Three Central Florida congressional candidates top $1 million in net worths

Stephanie Murphy, Scott Sturgill, Alan Grayson

The latest personal finance reports for candidates running for Congress in Central Florida find the Florida’s 7th Congressional District race includes two candidates with net worths of more than $1 million, incumbent Democrat U.S Rep. Stephanie Murphy of Winter Park and Republican challenger Scott Sturgill of Sanford.

They and Democratic former U.S. Rep. Alan Grayson, who this year is seeking to win back his seat in Florida’s 9th Congressional District, are the only clear millionaires among the dozen candidates running in Orlando’s four congressional races, according to personal financial disclosures on file at the U.S. House of Representatives Clerk’s office.

Incumbent U.S. Reps. Val Demings and Darren Soto, both Orlando Democrats, have filed for deadline extensions and have not yet filed their financial disclosures. U.S. Rep. Bill Posey, a Rockledge Republican, has filed but his report has not yet been posted. Likewise, Republican CD 7 candidate Vennia Francois sought an extension, while Republican CD 9 candidate Wayne Liebnitzky filed a waiver, indicating he has not yet crossed the campaign finance threshold that would require a personal financial disclosure report. None of them had reported topping $1 million in minimum net worth in previous years.

Murphy, including assets and income from her husband, Winter Park businessman Sean Murphy, reported the net worth for the couple at between $2.2 million and $6.6 million.

Sturgill reported assets of between $1.6 million and $6.4 million and did not report any liabilities.

State Rep. Mike Miller, battling Sturgill and Francois for the August 28 Republican primary nomination in CD 7, covering Seminole County and north and central Orange County, reported a net worth that could be as high as $1 million, but that would assume almost all of his assets at maximum levels and liabilities at minimum levels.

Congressional financial disclosure reports require candidates and members to provide only ballpark ranges on the values of their assets and liabilities, and of earned income. The official forms offer check boxes for such ranges as $50,001-through-$100,000, $100,001-through-$250,000, etc. While sometimes the candidates volunteer more specific figures, usually their net worths can only be estimated as somewhere within broad ranges, based on those reports.

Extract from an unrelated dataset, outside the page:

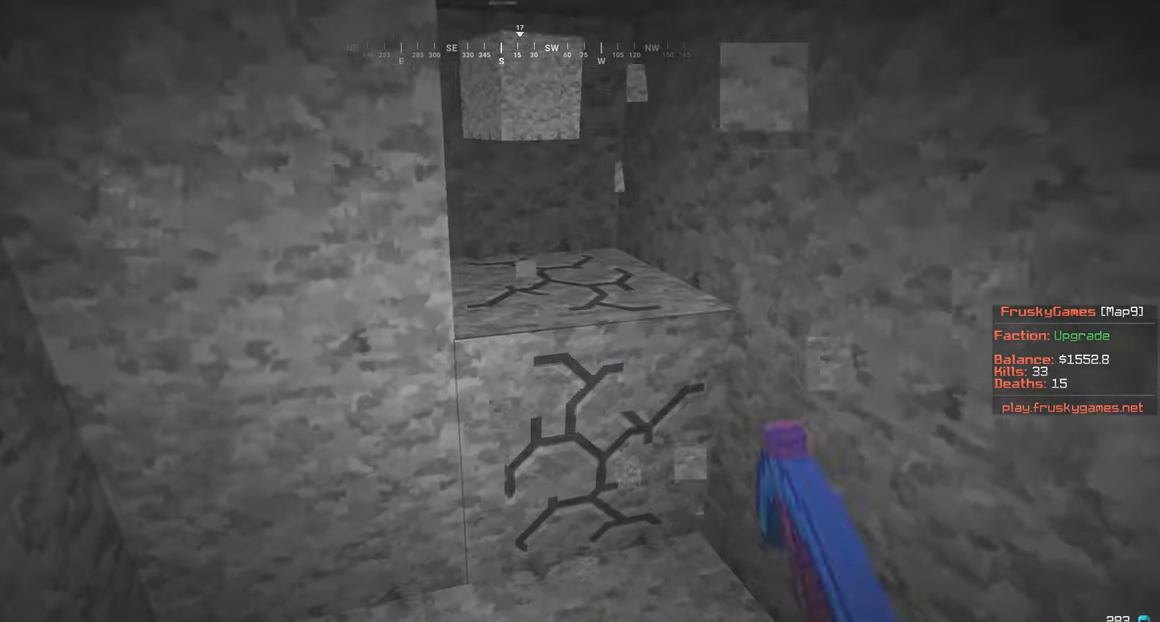
{"keys": [], "mouse": ["left"], "events": [[17, "w", "up"], [333, "w", "down"], [467, "a", "up"], [467, "w", "up"]]}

U.S. Rep. Murphy’s and husband Sean Murphy’s income last year was anywhere from $644,000 to $4.3 million, based on the ranges in the boxes she checked, and including her $174,000 salary as a member of Congress.

Much of the Murphys’ income derives from real estate development investments that appear, based on the projects’ names, to be located in the rapidly-growing northeast corridor of the San Antonio, Texas, metropolitan area. She reported at least $300,000 in income, and as much as $3 million, from those investments last year, all in her husband’s name. She also reported additional real estate development investments that appear to be in other parts of Texas and in the Waterford area of Orlando, though they’re generating far less income.

She also reported his receipt of at least $100,000 from a holding company associated with his family’s investments in the Full Sail University family of companies in Orlando.

Sturgill’s primary assets and sources of income are in his companies, the Barfield-Sturgill Ventures Inc., a holding company for his first-responders’ equipment company Durable Safety Products; and the DSP Partners LLC holding company. His assets in the former are worth between $1 million and $5 million; in the latter, $500,001 to $1 million.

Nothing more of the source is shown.